Q: Did you resent your father for his condition? Did writing this book give you any sort of closure?

A: Sometimes I was angry at him because I thought he was doing it on purpose. I was angry that he couldn't make it stop. I also think that in our society we're ashamed of dementia and mental illnesses in general. Now I feel like I have a much deeper grasp, without judgment, of my father's condition.

Q: After you conducted all this research and had all these documents together, how did you synthesize them into your book?

A: The whole process was really a journey toward discovering how my father was in me. I learned that my father studied playwriting as a graduate student at the University of Hawaii. He had never gone into theater as a profession but he loved it, and he hid that. I was never aware of the extent to which I had embodied my father's aspirations by going into theater.

Q: How does this work of literary nonfiction relate to your academic interests in drama?

A: To me, this book is theatrical. It has a lot of drive, its images are very vivid, the gestures are powerful. It's actually a lot about theater because it has to do with how my father's story influenced what plays I ended up directing. I gained a lot of perspective on my own life story from telling the story of my father. I always knew he was a hugely important person to me but I had no idea just how much his story played itself out in my life choices. There are many mysteries in the book.

Q: Would you say that most of the mysteries are solved by the end of the book?

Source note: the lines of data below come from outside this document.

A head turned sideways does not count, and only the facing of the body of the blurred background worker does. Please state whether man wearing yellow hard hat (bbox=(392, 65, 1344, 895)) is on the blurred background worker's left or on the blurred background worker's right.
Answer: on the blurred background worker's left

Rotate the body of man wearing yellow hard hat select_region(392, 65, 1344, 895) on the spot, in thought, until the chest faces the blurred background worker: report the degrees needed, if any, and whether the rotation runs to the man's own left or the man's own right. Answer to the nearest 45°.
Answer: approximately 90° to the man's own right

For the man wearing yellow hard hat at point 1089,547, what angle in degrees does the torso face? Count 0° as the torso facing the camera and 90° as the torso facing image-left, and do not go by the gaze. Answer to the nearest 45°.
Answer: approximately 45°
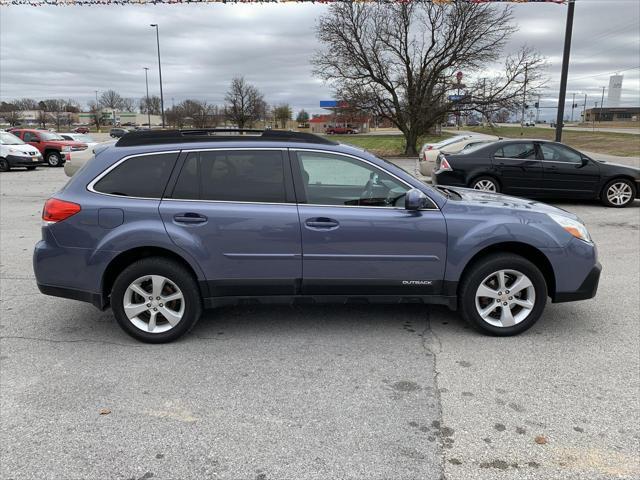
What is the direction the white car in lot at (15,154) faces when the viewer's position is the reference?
facing the viewer and to the right of the viewer

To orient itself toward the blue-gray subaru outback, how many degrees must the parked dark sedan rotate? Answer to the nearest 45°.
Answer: approximately 90° to its right

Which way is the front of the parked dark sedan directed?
to the viewer's right

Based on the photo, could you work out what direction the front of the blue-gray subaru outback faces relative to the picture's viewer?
facing to the right of the viewer

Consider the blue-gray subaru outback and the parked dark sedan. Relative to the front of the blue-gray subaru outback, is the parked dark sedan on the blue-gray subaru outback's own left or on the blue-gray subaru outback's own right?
on the blue-gray subaru outback's own left

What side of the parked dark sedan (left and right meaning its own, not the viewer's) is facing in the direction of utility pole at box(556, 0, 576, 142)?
left

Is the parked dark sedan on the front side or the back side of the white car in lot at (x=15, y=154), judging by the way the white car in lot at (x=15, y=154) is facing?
on the front side

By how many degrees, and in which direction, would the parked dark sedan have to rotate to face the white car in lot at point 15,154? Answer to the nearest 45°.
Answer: approximately 180°
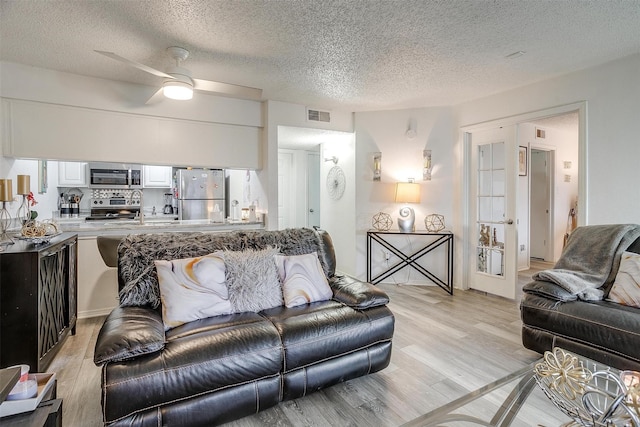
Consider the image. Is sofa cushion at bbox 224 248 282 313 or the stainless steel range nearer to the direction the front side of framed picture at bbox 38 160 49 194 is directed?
the sofa cushion

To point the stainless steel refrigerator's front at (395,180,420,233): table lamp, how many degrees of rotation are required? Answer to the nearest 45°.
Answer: approximately 45° to its left

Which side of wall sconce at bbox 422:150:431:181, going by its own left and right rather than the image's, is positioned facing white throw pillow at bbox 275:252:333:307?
front

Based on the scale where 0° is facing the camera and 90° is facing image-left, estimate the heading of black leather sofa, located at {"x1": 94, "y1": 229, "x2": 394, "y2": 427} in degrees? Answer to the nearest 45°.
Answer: approximately 315°

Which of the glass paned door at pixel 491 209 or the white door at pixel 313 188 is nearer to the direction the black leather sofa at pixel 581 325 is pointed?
the white door

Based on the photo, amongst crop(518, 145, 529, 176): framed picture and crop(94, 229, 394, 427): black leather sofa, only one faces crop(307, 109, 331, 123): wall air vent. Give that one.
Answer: the framed picture

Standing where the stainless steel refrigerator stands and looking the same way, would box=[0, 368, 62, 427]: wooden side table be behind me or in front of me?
in front

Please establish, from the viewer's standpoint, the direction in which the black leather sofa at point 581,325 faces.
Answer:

A: There's a good bit of excavation here but there are some mysteries that can never be solved. I can never know what exactly happened to him in the war. It's amazing to me that when I wrote the book, I had so many questions that I never thought to ask when my father was alive. Still, I'm amazed by how much I got from my father subconsciously. This book is for people who have had ill parents or whose parents influenced their life choices. I hope it is as much a process of discovery for them as it was for me.